The weather is looking a bit iffy right now, but, so far, so good for Sunday.


Let’s hope this pattern holds up.


----------



## oddball (Dec 24, 2021)

Well looks like the air is gonna be nice and clean for the ride. I'm looking forward to this ride, one of our best events of the year. Make sure you dress in your best vintage.
Cliff


----------



## cyclingday (Dec 24, 2021)

Ok, that’s a good sign!


----------



## cyclingday (Dec 26, 2021)

Ok,
It’s a go for lift off!



Let’s Ride!


----------



## cyclingday (Dec 26, 2021)

It was a nice turn out today.
Not quite as many vintage rides as in past years, but there was definitely some quality over quantity.
Many vehicles I had never seen before, or even heard of.
Enjoy!


----------



## cyclingday (Dec 26, 2021)

Of course, the Indian 4 was a personal favorite, but the one car that knocked my socks off, was that British made, 1952 Alvis.
I have never seen or heard of that car before.
What a beautifully made, straight six cylinder sports car.
The stuff that dreams are made of!
I heard later, that the owner, is also the proud owner of a KJ model Henderson motorcycle.
I knew there was something about that guy that I liked.
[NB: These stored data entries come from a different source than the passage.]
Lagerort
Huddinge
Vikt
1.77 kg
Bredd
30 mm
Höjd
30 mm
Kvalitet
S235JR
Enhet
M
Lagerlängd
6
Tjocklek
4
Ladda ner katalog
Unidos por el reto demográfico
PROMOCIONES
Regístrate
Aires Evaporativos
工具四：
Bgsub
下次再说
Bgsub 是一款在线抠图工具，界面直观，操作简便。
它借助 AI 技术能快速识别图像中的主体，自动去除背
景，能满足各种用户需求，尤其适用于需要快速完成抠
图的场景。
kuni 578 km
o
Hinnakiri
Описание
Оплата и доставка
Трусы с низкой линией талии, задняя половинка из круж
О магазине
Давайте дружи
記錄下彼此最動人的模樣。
Lol!
Great day, observing the rolling artwork of human ingenuity.
We are an amazing species, when we want to be.


----------



## WESTCOASTRIDERS (Dec 27, 2021)

*THANK YOU FOR SHARING YOUR PHOTOS  !*


----------



## DonChristie (Dec 27, 2021)

Wow! Some beautiful machines and great pics! Love it!


----------



## Velocipedist Co. (Dec 30, 2021)




----------



## 1439Mike (Jan 1, 2022)

Thank you!


----------



## stezell (Jan 3, 2022)

Isn't the guy with the Indian 4 on a few episodes of American Pickers? Him and his father had the bicycle room and a few years back his dad passed away. Definitely liking those boat tails. 
Sean


----------



## PatsBikes (Jan 3, 2022)

Yes that's Alex Trepanier, His Dad was Robert Trepanier. They owned Harry and Son's radiator shop in Rosemead, CA. for years.
Bob amassed a huge collection of vintage bicycles, motorcycles, and vintage cars. He passed away in 2013
And his Son Alex is carrying the torch.
Alex rode his 1912 Indian single in the 2016 Cannonball run from Atlantic City, NJ. to Carlsbad, CA.
Quite a feat!!  He is one of the nicest people you could ever meet.  # 109 Ride on Alex!
As far as I know The Family still has all of Bobs collection  Awesome stuff!
Thanks for letting me share, Pat


----------